Beijo no rosto de H., beijo na boca de V.

- Soube de uma festa legal na casa de M.
- Vamos lá!
- Se eu for, não vou conseguir trabalhar mais hoje nem amanhã, por causa da ressaca.
- Pô, bebe menos que você consegue. Vai te ajudar a sair das suas paranoias e render mais amanhã.
- Vou ficar em casa.
- Você sempre com esse papo, né. Desde que fui apresentada a você, vi que essa sua barba malfeita era mais um indício de uma eterna dúvida interior do que de um estilo. Sempre aí, no meio termo, sem saber se se barbeia sempre ou se deixa crescer de vez. Vamos lá, dessa vez.
- Melhor não.
- Vamos tomar um café, então, que tal?
- Tá bem.
- Ótimo. Vamos lá.

Sentados no café na esquina do parque. Pedem três cafés para uma garçonete com cara de cansaço, mas muito simpática. V., então, declara:

- Enquanto o café não chega, vou ao banheiro. Me dá um beijo que eu vou sentir saudades.

Dá beijo em I, e sai.


- Eu tenho mais saudades de você, te vejo tão pouco.
- Como pode ser que eu goste tanto de você e dele?
- Somos iguais. É uma forma de amor torta que nos une assim.
- O amor deveria ser sincero, aberto, transparente.
- Há milhões de tipos de amor, e a nossa forma de amor é mais uma mistura confusa e inclassificável, mas que não deixa de ser amor. É uma pena e uma bênção que a vida seja maior e mais complicada do que as suas e as minhas ideias sobre ela.
- Eu não sei o que fazer.
- Simples. Não faça nada.

Pés se encostando embaixo da mesa. Pés depois distantes. O café tomado, as risadas, a sensação de contentamento, de estar à vontade.

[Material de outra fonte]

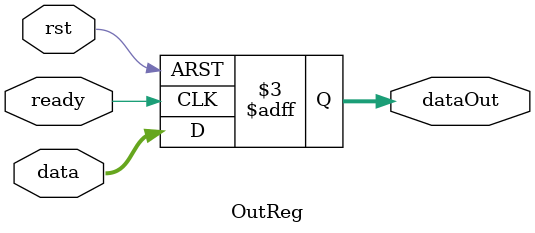
<source format=v>
module OutReg (
    input [7:0] data , 
    input ready , 
    input rst , 
    output reg [7:0] dataOut 
);
    
always @(negedge ready , negedge rst) begin
    if(~rst) begin 
        dataOut = 0 ; 
    end
    else begin
        dataOut = data ; 
    end
    
end

endmodule
</source>
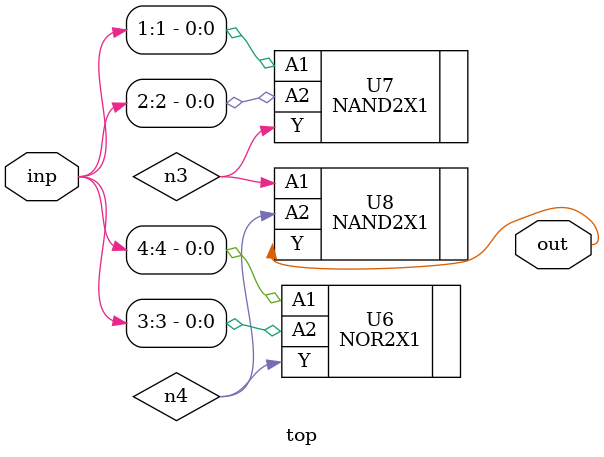
<source format=sv>


module top ( inp, out );
  input [4:0] inp;
  output out;
  wire   n3, n4;

  NOR2X1 U6 ( .A1(inp[4]), .A2(inp[3]), .Y(n4) );
  NAND2X1 U7 ( .A1(inp[1]), .A2(inp[2]), .Y(n3) );
  NAND2X1 U8 ( .A1(n3), .A2(n4), .Y(out) );
endmodule


</source>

Mais tarde, no mesmo caderno azul, com a mesma letra apressada:

“Não contei nada do que queria contar. O assunto muda e eu próprio não tenho coragem. E eu só queria perguntar se era errado dar um tempo. Viajar. Sumir para sempre (um pouco). Esperar o tempo passar para ventar em cima de tudo e, quando eu olhar de novo, estar diferente. Senão o mundo, ao menos eu. Nem isso consigo dizer. Preciso me afastar, pensar, pensar, longe de tudo. Ganhar perspectiva. É sempre isto, tudo parece  in-co-mu-ni-cá-vel”.

H. para de escrever e vai tomar banho para ir à festa com V. e I. Conversam, dançam e voltam de manhã para casa. Muitas gargalhadas. H. bebe demais, tem uma ressaca de querer se esconder num quarto escuro. Naquele domingo chuvoso, toma mil cafés, fuma um maço de cigarros e pensa que tem que mudar sua vida.

Na segunda-feira, acorda bem disposto e pensa que está atrasado em todos os prazos possíveis e imagináveis já estabelecidos para terminar sua tese. Passa o dia escrevendo alucinada e concentradamente na biblioteca da universidade, com breves pausas na lanchonete, onde encontra alguns colegas da turma de doutorado. O que havia passado nos dias anteriores era como um filme mudo antigo, com os letreiros passando depois do "the end".